The Centers for Medicare & Medicaid Services (CMS) is announcing an 18-month pilot program to reduce medical record review for physicians practicing in certain advanced alternative payment models (advanced APMs).
This effort from CMS, which the agency’s Acting Administrator Andy Slavitt tweeted, “comes on the eve of MACRA”—referring to the Medicare Access and CHIP Reauthorization Act final rule—aims to reshape the physician experience by reviewing regulations and policies to minimize administrative tasks and seek other input to improve clinician satisfaction. The initiative will be led by senior physicians within CMS who will report to the Office of the Administrator.
The MACRA proposed rule calls for the streamlining of various quality reporting programs into a single framework. It does this by guiding providers down one of two paths—the Merit-Based Incentive Payment System (MIPS) or APMs. Most policy folks expect the overwhelming majority (90 percent or more) of eligible doctors to choose the MIPS path as the two-sided risk models as part of the advanced APM track are very aggressive for many.
NEW: On the eve of MACRA, we are launching a new permanent
initiative to reduce physician burden. https://t.co/EFgvRruohM
— Andy Slavitt (@ASlavitt) October 13, 2016
Slavitt is appointing Shantanu Agrawal, M.D., to lead the development of this function and implementation, which will cover documentation requirements and existing physician interactions with CMS, among other aspects of provider experiences. To ensure CMS is hearing from physicians on the ground, each of the 10 CMS regional offices will oversee local meetings to take input from physician practices within the next six months and regular meetings thereafter, officials said.
For background, CMS said it “has a statutory duty to protect the Medicare Trust Funds against inappropriate payments, and to take corrective action when they are identified. To accomplish this, CMS uses contractors to review claims and payments for accuracy.

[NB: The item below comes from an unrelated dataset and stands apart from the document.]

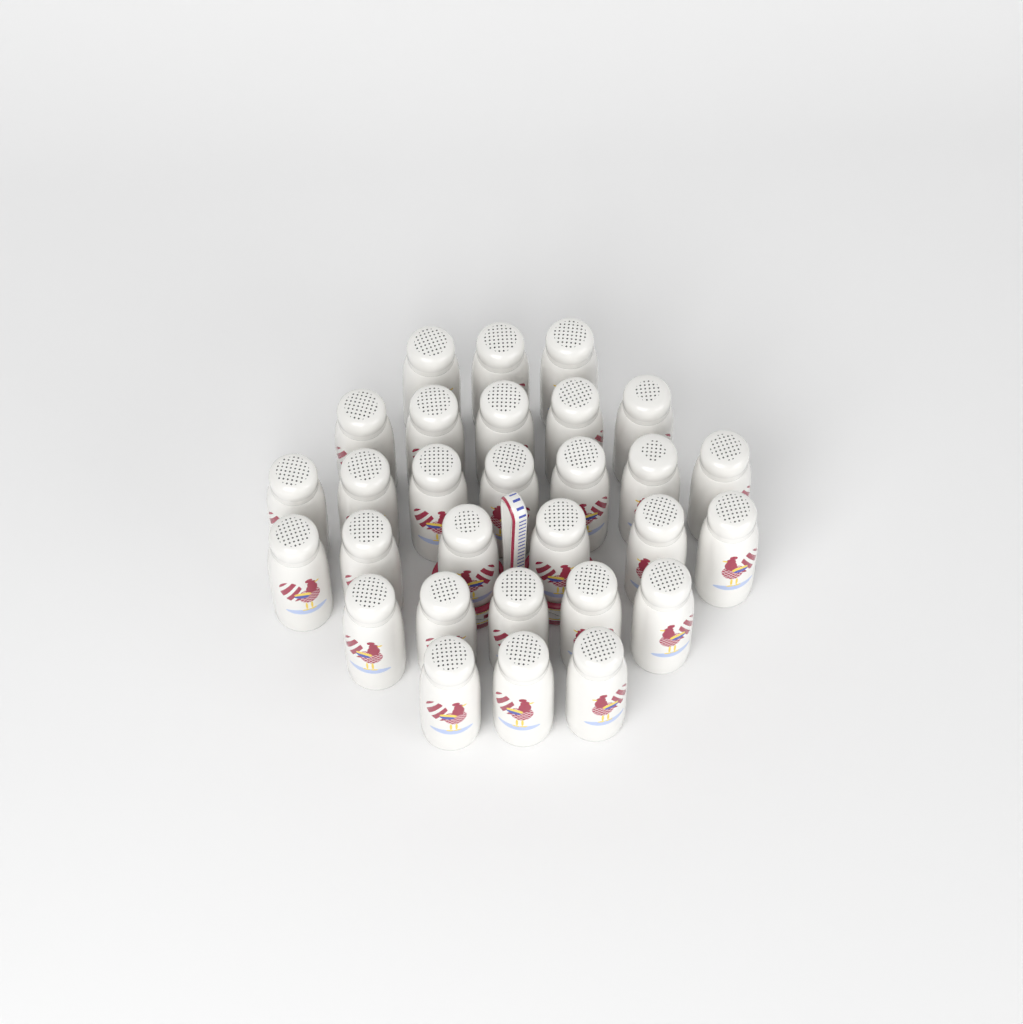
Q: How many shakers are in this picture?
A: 29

Most of these reviews involve only an automated analysis of claims data, but for some claims, the contractor may request records from the provider to compare the medical record to the claim and make a payment decision—this is known as medical review.”

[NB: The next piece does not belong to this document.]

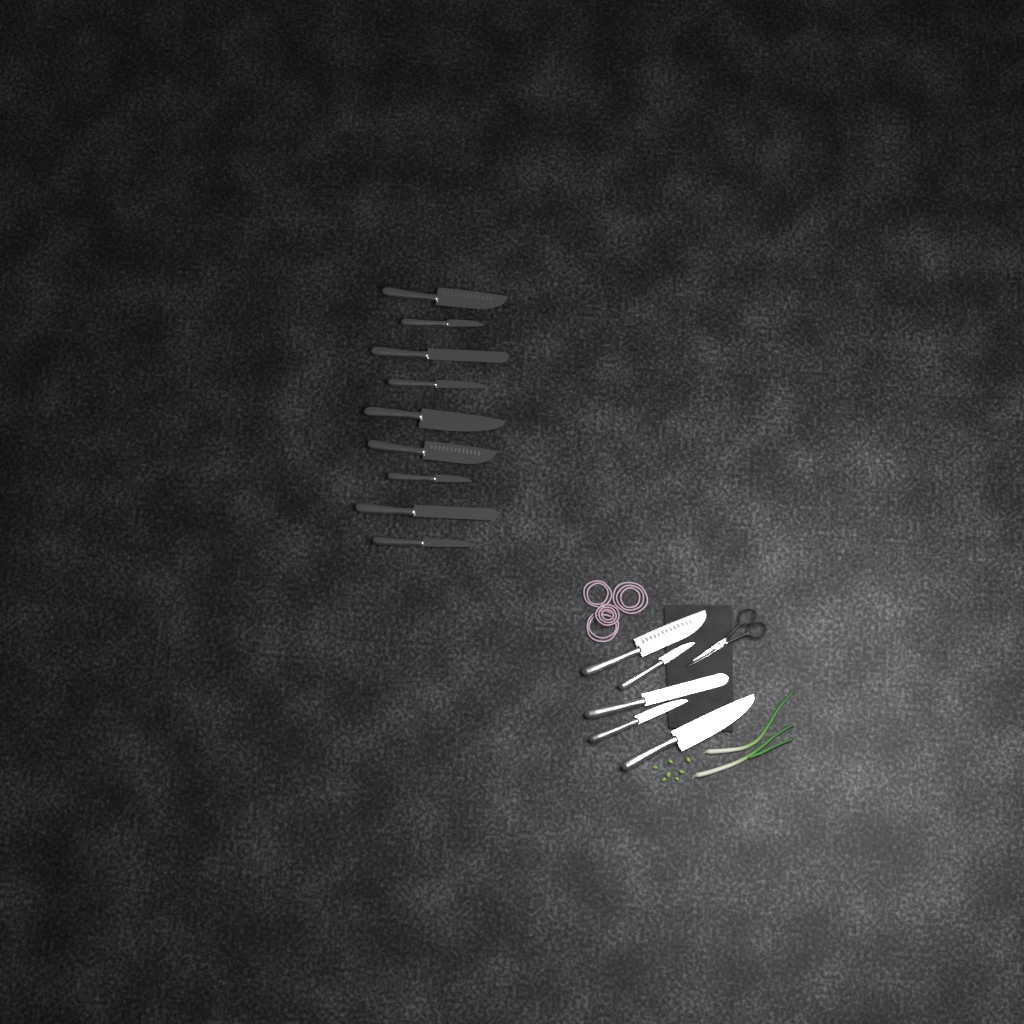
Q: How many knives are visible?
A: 14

As such, medical review requires physicians to submit medical record documentation to support the claims selected for review. CMS said that certain advanced APMs were identified as a first opportunity for this pilot because participating providers share financial risk with the Medicare program. “Two-sided risk models provide powerful motivation to deliver care in the most efficient manner possible, greatly reducing the risk of improper billing of services,” the agency stated.
The following Advanced APMs will be included in the pilot:
- Next Generation ACOs,
- Medicare Shared Savings Program Track 2 and 3 participants
- Pioneer ACOs
- Oncology Care Model 2-sided Track participants
The pilot will be comprised of two phases, beginning in early 2017. During the first phase of the program, CMS will direct Medicare administrative contractors (MACs), recovery audit contractors (RACs), and the supplemental medical review contractor to consider as a low-priority for post-payment medical record review claims from providers participating in advanced APMs for beneficiaries aligned to the model. In the second phase, providers in certain Advanced APMs will also be considered as a low-priority for prepayment medical record review by MACs.
“Physicians and their care teams are the most vital resource a patient has. As we implement the Quality Payment Program under MACRA, we cannot do it without making a sustained, long-term commitment to take a holistic view on the demands on the physician and clinician workforce,” said Slavitt. “The new initiative will launch a nationwide effort to work with the clinician community to improve Medicare regulations, policies, and interaction points to address issues and to help get physicians back to the most important thing they do—taking care of patients.”